Forty nations give a "preferred or favored" status to one or more religions, with more giving preference to some form of Christianity. Those are Andorra, Angola, Argentina, Belarus, Bulgaria, Cape Verde, Equatorial Guinea, Finland, Georgia, Guatemala, Haiti, Honduras, Italy, Liberia, Moldova, Nicaragua, Panama, Papua New Guinea, Paraguay, Peru, Poland, Romania, Russia, Samoa, Spain, Swaziland and Tonga.
Laos, Mongolia and Sri Lanka give preferred status to Buddhism, while Sudan, Syria and Turkey do so with Islam. Meanwhile, multiple religions are given preferred status by Eritrea, Indonesia, Lithuania, Macedonia, Serbia and Togo.
Another 10 nations in the report are listed as "hostile to religion." Save for Cuba, they stretch contiguously across Asia from Kazakhstan to Vietnam and North Korea, with China in the middle. They also include Azerbaijan, Kyrgyzstan, Tajikistan, Turkmenistan and Uzbekistan.

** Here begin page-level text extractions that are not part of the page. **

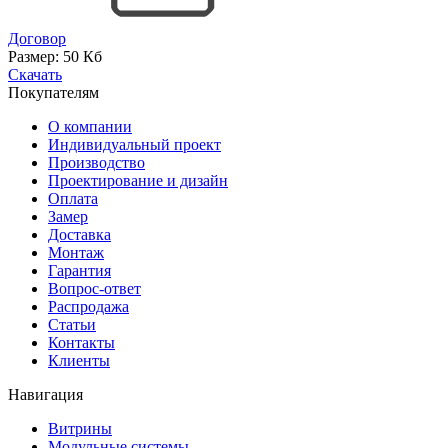
Договор
Размер:
50 Кб
Скачать
Покупателям
О компании
Индивидуальный проект
Производство
Проектирование и дизайн
Оплата
Замер
Доставка
Монтаж
Гарантия
Вопрос-ответ
Распродажа
Статьи
Контакты
Клиенты
Навигация
Витрины
Модульные системы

Kishi said Pew did not look at how new the nation was when it compiled its findings, although "we looked at the level of democracy and its population size and we controlled for those factors and the amount of government restrictions that they have." Eastern European nations that had been part of the U.S.S.R. tended to confer official or preferred status to a religion, but the Asian republics once part of the U.S.S.R. more often adopted a hostile stance to religious practice.
The other 109 nation-states are, for lack of a better word, agnostic toward religion, endeavoring to give equal treatment or protection to each faith.
The United States is one of those 109, but Rabbi Saperstein said the nation's words and deeds did not always match.
"Rights are guaranteed against a background of three constitutional prongs: the ban on any religious test to hold office, the free exercise of religion for all, and the bar of any government establishment of religion -- created for the first time in human history, created a land where citizens could exercise their religious identity," he said. "It took us many generations to fulfill that.
"In the 1940s and '50s, the courts increasingly moved to give significant weight to those promises, and that was a period where we saw Catholics and others move from the peripheries of American society to the very center of political, academic and economic life," the rabbi said. "And since that time, I think that has been the norm -- not just in theory but in practice."